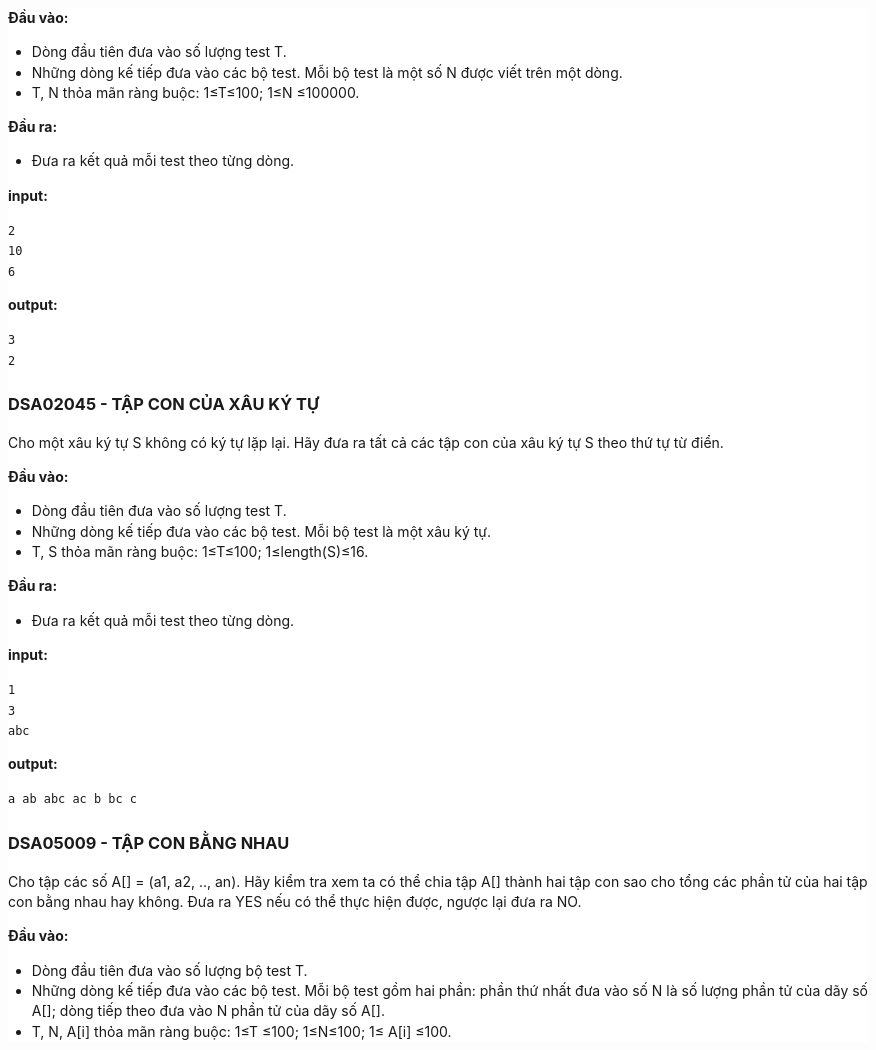 **Đầu vào:**
- Dòng đầu tiên đưa vào số lượng test T.
- Những dòng kế tiếp đưa vào các bộ test. Mỗi bộ test là một số N được viết trên một dòng.
- T, N thỏa mãn ràng buộc: 1≤T≤100;  1≤N ≤100000.

**Đầu ra:**
- Đưa ra kết quả mỗi test theo từng dòng.

**input:**
```
2
10
6
```

**output:**
```
3
2
```

### DSA02045 - TẬP CON CỦA XÂU KÝ TỰ

Cho một xâu ký tự S không có ký tự lặp lại. Hãy đưa ra tất cả các tập con của xâu ký tự S theo thứ tự từ điển.

**Đầu vào:**
- Dòng đầu tiên đưa vào số lượng test T.
- Những dòng kế tiếp đưa vào các bộ test. Mỗi bộ test là một xâu ký tự.
- T, S thỏa mãn ràng buộc: 1≤T≤100; 1≤length(S)≤16.

**Đầu ra:**
- Đưa ra kết quả mỗi test theo từng dòng.

**input:**
```
1
3
abc
```

**output:**
```
a ab abc ac b bc c
```

### DSA05009 - TẬP CON BẰNG NHAU

Cho tập các số A[] = (a1, a2, .., an). Hãy kiểm tra xem ta có thể chia tập A[] thành hai tập con sao cho tổng các phần tử của hai tập con bằng nhau hay không. Đưa ra YES nếu có thể thực hiện được, ngược lại đưa ra NO.

**Đầu vào:**
- Dòng đầu tiên đưa vào số lượng bộ test T.
- Những dòng kế tiếp đưa vào các bộ test. Mỗi bộ test gồm hai phần: phần thứ nhất đưa vào số N là số lượng phần tử của dãy số A[]; dòng tiếp theo đưa vào N phần tử của dãy số A[].
- T, N, A[i] thỏa mãn ràng buộc: 1≤T ≤100; 1≤N≤100; 1≤ A[i] ≤100.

** WHAT YOU ARE ASKED TO DO **
Search the entries for the word "thỏa" and pick out every line that holds it.

** SOLUTION **
- T, N thỏa mãn ràng buộc: 1≤T≤100;  1≤N ≤100000.
- T, S thỏa mãn ràng buộc: 1≤T≤100; 1≤length(S)≤16.
- T, N, A[i] thỏa mãn ràng buộc: 1≤T ≤100; 1≤N≤100; 1≤ A[i] ≤100.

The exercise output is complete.